**YOUR TASK**
In your copy, leave out the pictures and repeat the entries below exactly.

**DATA EXTRACT**
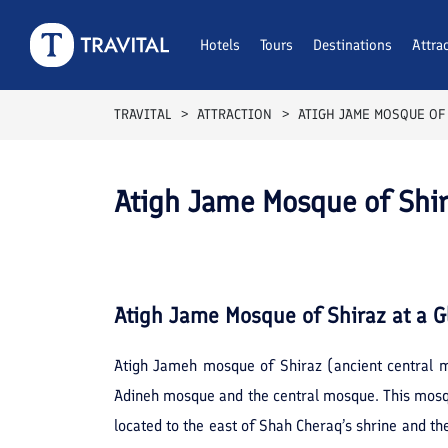
Hotels
Tours
Destinations
Attra
TRAVITAL
ATTRACTION
ATIGH JAME MOSQUE OF
Atigh Jame Mosque of Shir
Atigh Jame Mosque of Shiraz
at a G
Atigh Jameh mosque of Shiraz (ancient central m
Adineh mosque and the central mosque. This mosque
located to the east of Shah Cheraq’s shrine and the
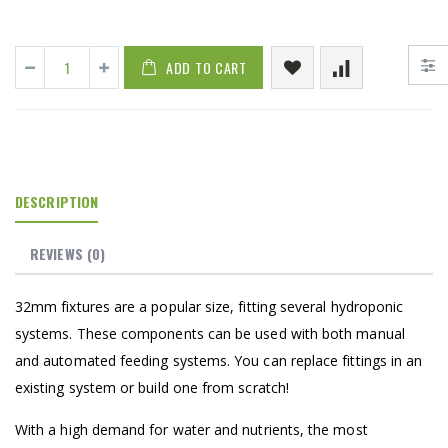
ADD TO CART
DESCRIPTION
REVIEWS
(0)
32mm fixtures are a popular size, fitting several hydroponic
systems. These components can be used with both manual
and automated feeding systems. You can replace fittings in an
existing system or build one from scratch!
With a high demand for water and nutrients, the most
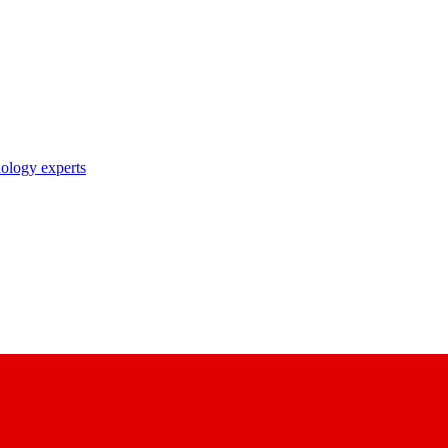
nology experts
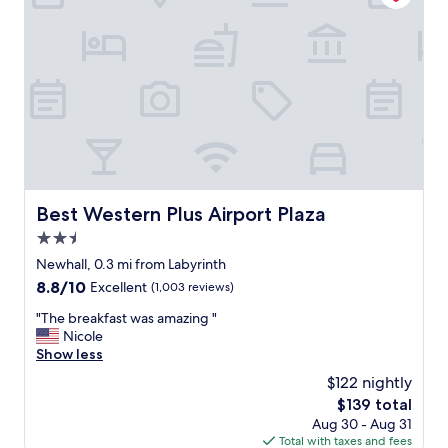
g
e
t
t
o
a
n
d
f
r
o
m
Best Western Plus Airport Plaza
Best Western Plus Airport Plaza
a
2.5
i
r
star
Newhall, 0.3 mi from Labyrinth
p
property
8.8
8.8/10
Excellent
(1,003 reviews)
o
out
r
"
"The breakfast was amazing "
of
t
T
Nicole
10,
,
h
Show less
Excellent,
S
e
(1,003
$122 nightly
a
b
reviews)
n
The
$139 total
r
t
price
Aug 30 - Aug 31
e
a
is
Total with taxes and fees
a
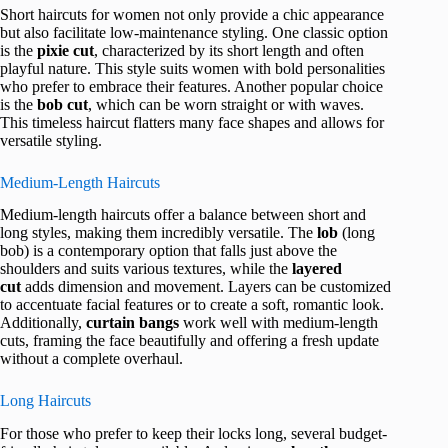
Short haircuts for women not only provide a chic appearance
but also facilitate low-maintenance styling. One classic option
is the
pixie cut
, characterized by its short length and often
playful nature. This style suits women with bold personalities
who prefer to embrace their features. Another popular choice
is the
bob cut
, which can be worn straight or with waves.
This timeless haircut flatters many face shapes and allows for
versatile styling.
Medium-Length Haircuts
Medium-length haircuts offer a balance between short and
long styles, making them incredibly versatile. The
lob
(long
bob) is a contemporary option that falls just above the
shoulders and suits various textures, while the
layered
cut
adds dimension and movement. Layers can be customized
to accentuate facial features or to create a soft, romantic look.
Additionally,
curtain bangs
work well with medium-length
cuts, framing the face beautifully and offering a fresh update
without a complete overhaul.
Long Haircuts
For those who prefer to keep their locks long, several budget-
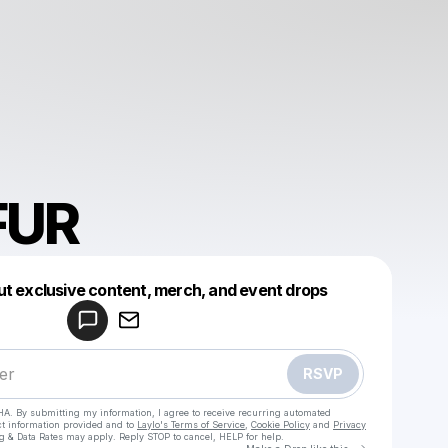
FUR
Powered by
ut exclusive content, merch, and event drops
Make a drop like this
RSVP
HA. By submitting my information, I agree to receive recurring automated
ct information provided and to
Laylo's Terms of Service
,
Cookie Policy
and
Privacy
g & Data Rates may apply. Reply STOP to cancel, HELP for help.
Go to Laylo 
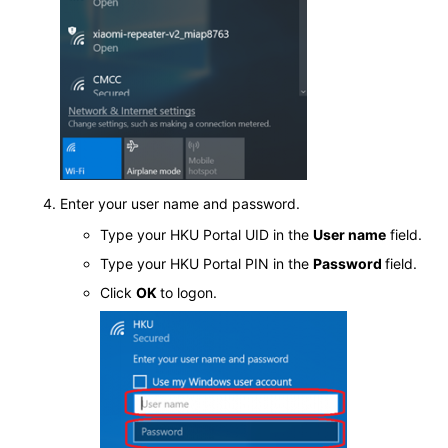
Enter your user name and password.
Type your HKU Portal UID in the
User name
field.
Type your HKU Portal PIN in the
Password
field.
Click
OK
to logon.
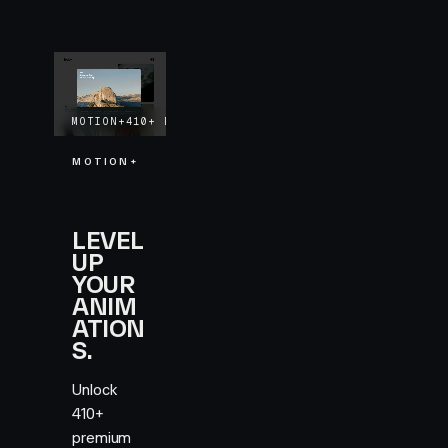
MOTION+
410+
EXAMPLES
LIFETIME UPDATES
MOTION+
LEVEL
UP
YOUR
ANIM
ATION
S.
Unlock
410+
premium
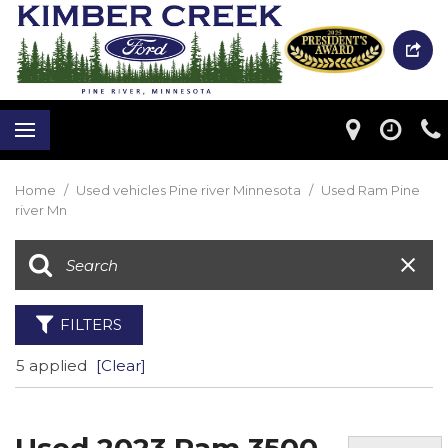
Home
/
Used vehicles Pine river Minnesota
/
Used Ram Pine
river Mn
FILTERS
5 applied
[Clear]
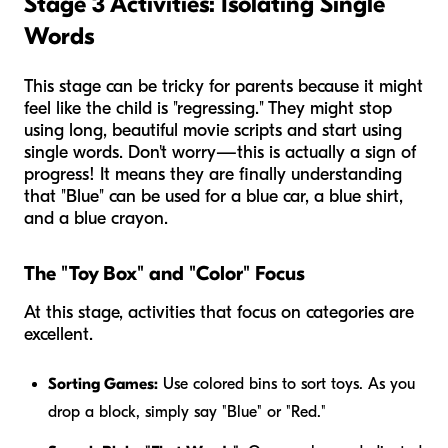
Stage 3 Activities: Isolating Single
Words
This stage can be tricky for parents because it might
feel like the child is "regressing." They might stop
using long, beautiful movie scripts and start using
single words. Don't worry—this is actually a sign of
progress! It means they are finally understanding
that "Blue" can be used for a blue car, a blue shirt,
and a blue crayon.
The "Toy Box" and "Color" Focus
At this stage, activities that focus on categories are
excellent.
Sorting Games:
Use colored bins to sort toys. As you
drop a block, simply say "Blue" or "Red."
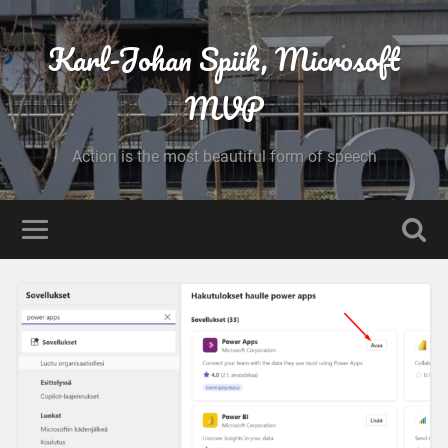
Karl-Johan Spiik, Microsoft
MVP
Action is the most beautiful form of speech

**RESULT OF THE EXERCISE**
Hotels
Tours
Destinations
Attra
TRAVITAL
ATTRACTION
ATIGH JAME MOSQUE OF
Atigh Jame Mosque of Shir
Atigh Jame Mosque of Shiraz
at a G
Atigh Jameh mosque of Shiraz (ancient central m
Adineh mosque and the central mosque. This mosque
located to the east of Shah Cheraq’s shrine and the
ADD TO CART
DESCRIPTION
REVIEWS
(0)
32mm fixtures are a popular size, fitting several hydroponic
systems. These components can be used with both manual
and automated feeding systems. You can replace fittings in an
existing system or build one from scratch!
With a high demand for water and nutrients, the most
nology experts
g
e
t
t
o
a
n
d
f
r
o
m
Best Western Plus Airport Plaza
Best Western Plus Airport Plaza
a
2.5
i
r
star
Newhall, 0.3 mi from Labyrinth
p
property
8.8
8.8/10
Excellent
(1,003 reviews)
o
out
r
"
"The breakfast was amazing "
of
t
T
Nicole
10,
,
h
Show less
Excellent,
S
e
(1,003
$122 nightly
a
b
reviews)
n
The
$139 total
r
t
price
Aug 30 - Aug 31
e
a
is
Total with taxes and fees
a
Short haircuts for women not only provide a chic appearance
but also facilitate low-maintenance styling. One classic option
is the
pixie cut
, characterized by its short length and often
playful nature. This style suits women with bold personalities
who prefer to embrace their features. Another popular choice
is the
bob cut
, which can be worn straight or with waves.
This timeless haircut flatters many face shapes and allows for
versatile styling.
Medium-Length Haircuts
Medium-length haircuts offer a balance between short and
long styles, making them incredibly versatile. The
lob
(long
bob) is a contemporary option that falls just above the
shoulders and suits various textures, while the
layered
cut
adds dimension and movement. Layers can be customized
to accentuate facial features or to create a soft, romantic look.
Additionally,
curtain bangs
work well with medium-length
cuts, framing the face beautifully and offering a fresh update
without a complete overhaul.
Long Haircuts
For those who prefer to keep their locks long, several budget-
FUR
Powered by
ut exclusive content, merch, and event drops
Make a drop like this
RSVP
HA. By submitting my information, I agree to receive recurring automated
ct information provided and to
Laylo's Terms of Service
,
Cookie Policy
and
Privacy
g & Data Rates may apply. Reply STOP to cancel, HELP for help.
Go to Laylo 
Enter your user name and password.
Type your HKU Portal UID in the
User name
field.
Type your HKU Portal PIN in the
Password
field.
Click
OK
to logon.
MOTION+
410+
EXAMPLES
LIFETIME UPDATES
MOTION+
LEVEL
UP
YOUR
ANIM
ATION
S.
Unlock
410+
premium
Home
/
Used vehicles Pine river Minnesota
/
Used Ram Pine
river Mn
FILTERS
5 applied
[Clear]
Stage 3 Activities: Isolating Single
Words
This stage can be tricky for parents because it might
feel like the child is "regressing." They might stop
using long, beautiful movie scripts and start using
single words. Don't worry—this is actually a sign of
progress! It means they are finally understanding
that "Blue" can be used for a blue car, a blue shirt,
and a blue crayon.
The "Toy Box" and "Color" Focus
At this stage, activities that focus on categories are
excellent.
Sorting Games:
Use colored bins to sort toys. As you
drop a block, simply say "Blue" or "Red."
Karl-Johan Spiik, Microsoft
MVP
Action is the most beautiful form of speech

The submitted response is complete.